Exercise - Each line below must be reproduced exactly as it stands. Pictures stay out of the copy.

*** Input data Section Begins ***

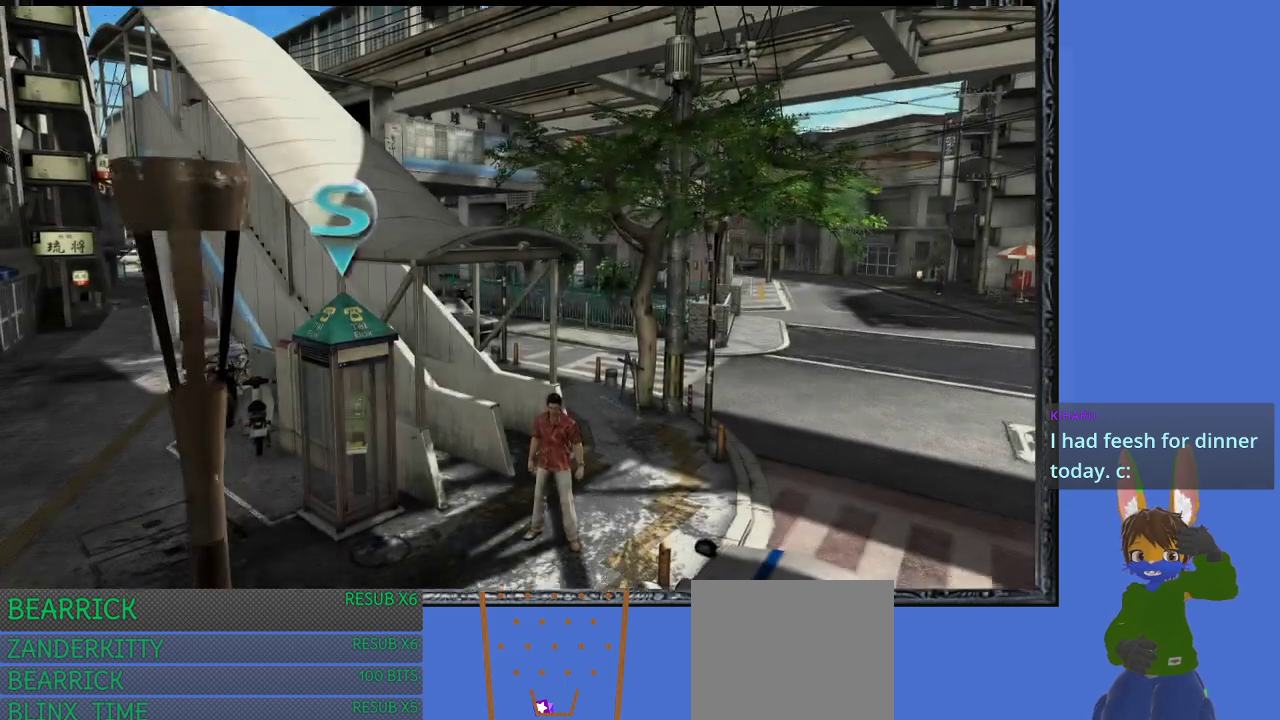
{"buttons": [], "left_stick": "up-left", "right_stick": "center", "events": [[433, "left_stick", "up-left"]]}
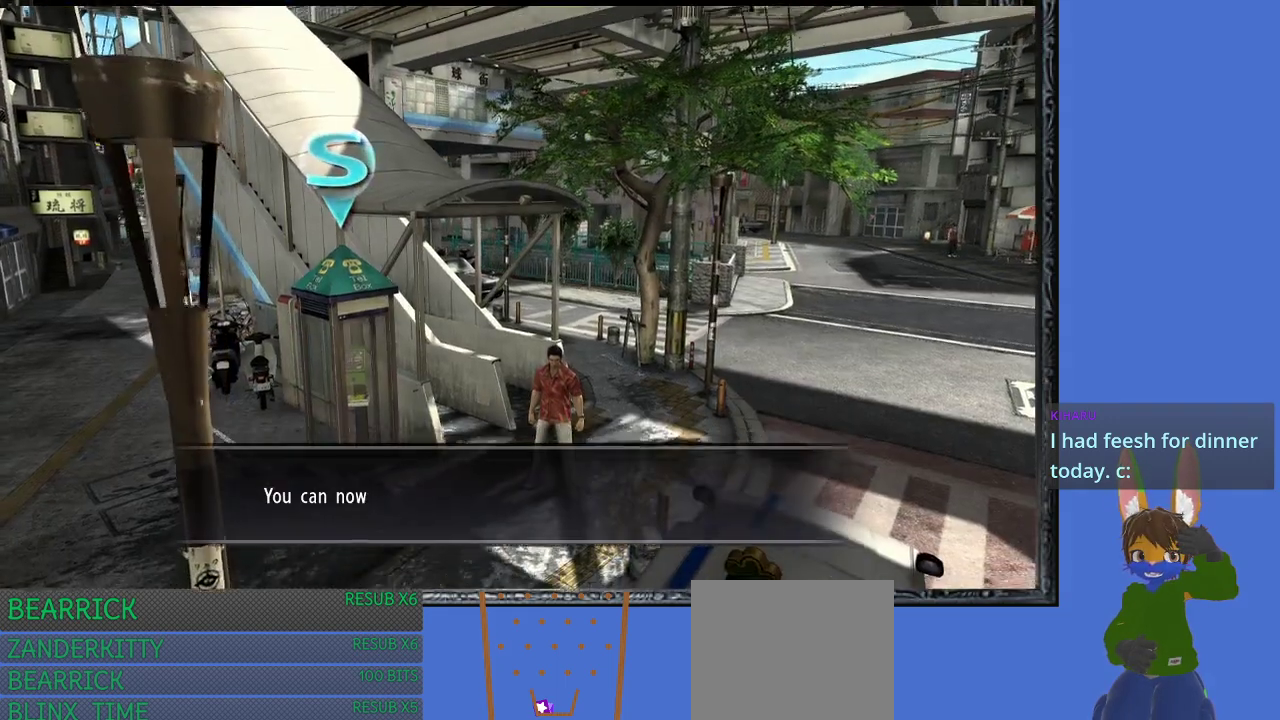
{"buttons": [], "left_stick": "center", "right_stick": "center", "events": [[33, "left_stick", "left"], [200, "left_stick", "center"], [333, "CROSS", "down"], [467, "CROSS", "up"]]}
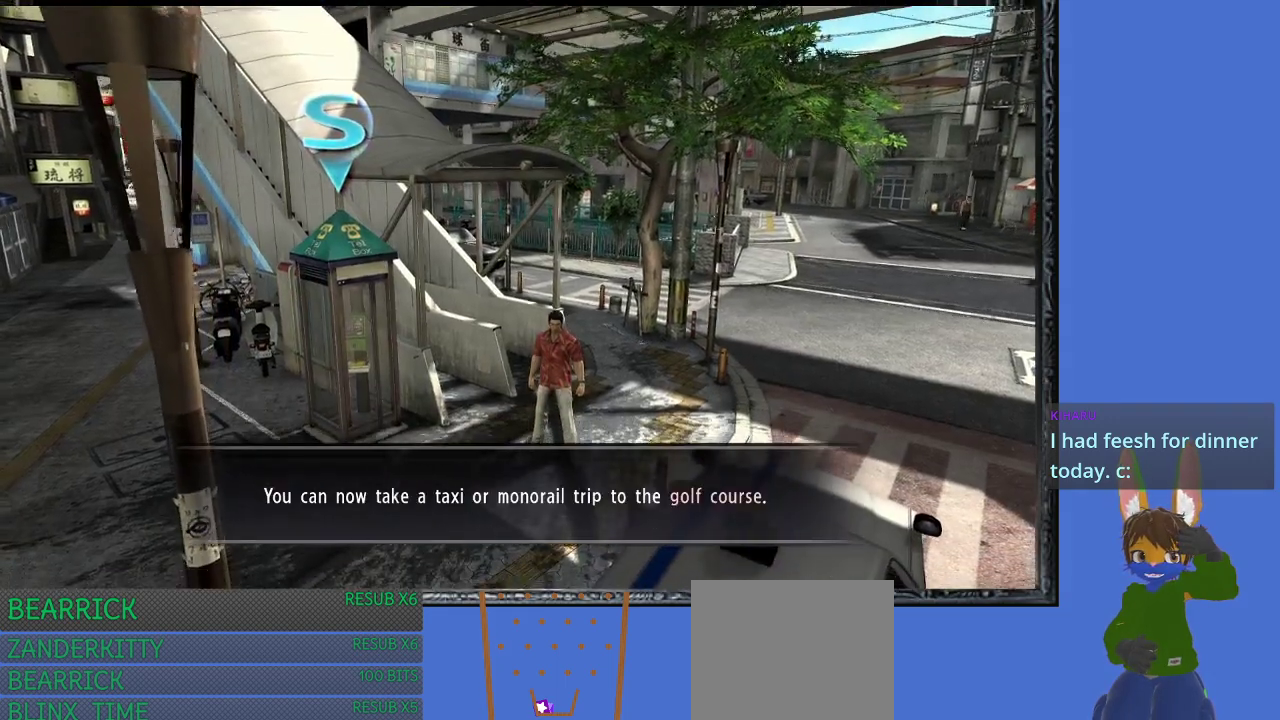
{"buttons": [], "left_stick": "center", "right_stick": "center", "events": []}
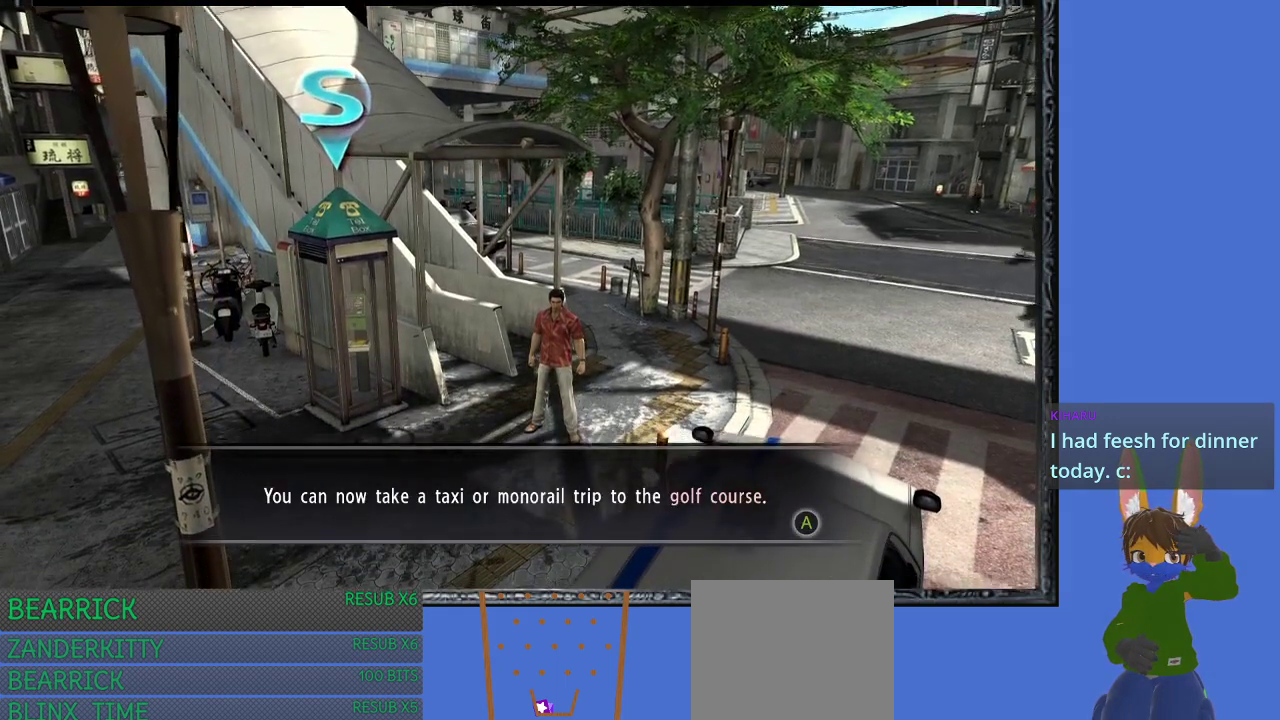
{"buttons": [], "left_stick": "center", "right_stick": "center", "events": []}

*** Input data Section Ends ***

Solution for this problem -
{"buttons": [], "left_stick": "up-left", "right_stick": "center", "events": [[433, "left_stick", "up-left"]]}
{"buttons": [], "left_stick": "center", "right_stick": "center", "events": [[33, "left_stick", "left"], [200, "left_stick", "center"], [333, "CROSS", "down"], [467, "CROSS", "up"]]}
{"buttons": [], "left_stick": "center", "right_stick": "center", "events": []}
{"buttons": [], "left_stick": "center", "right_stick": "center", "events": []}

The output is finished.